Segment Start: Records for this exercise

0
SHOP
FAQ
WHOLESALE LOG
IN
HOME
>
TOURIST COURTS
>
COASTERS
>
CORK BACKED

Segment End: Records for this exercise
Segment Start: Records for this exercise

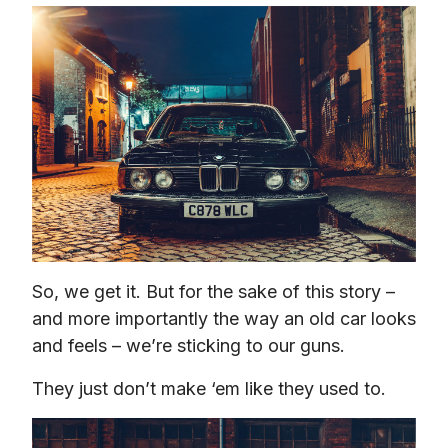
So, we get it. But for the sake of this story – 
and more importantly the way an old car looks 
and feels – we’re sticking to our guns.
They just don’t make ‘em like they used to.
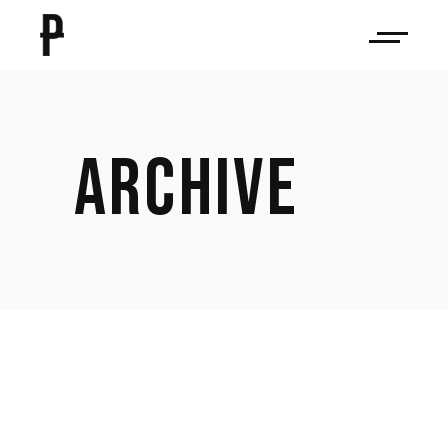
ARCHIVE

Segment End: Records for this exercise

> [Exercise] Give back, exactly as written, the stretch from the line with "WHOLESALE LOG" through the line with "CORK BACKED", and no other lines from the records above.

> [Written answer]
WHOLESALE LOG
IN
HOME
>
TOURIST COURTS
>
COASTERS
>
CORK BACKED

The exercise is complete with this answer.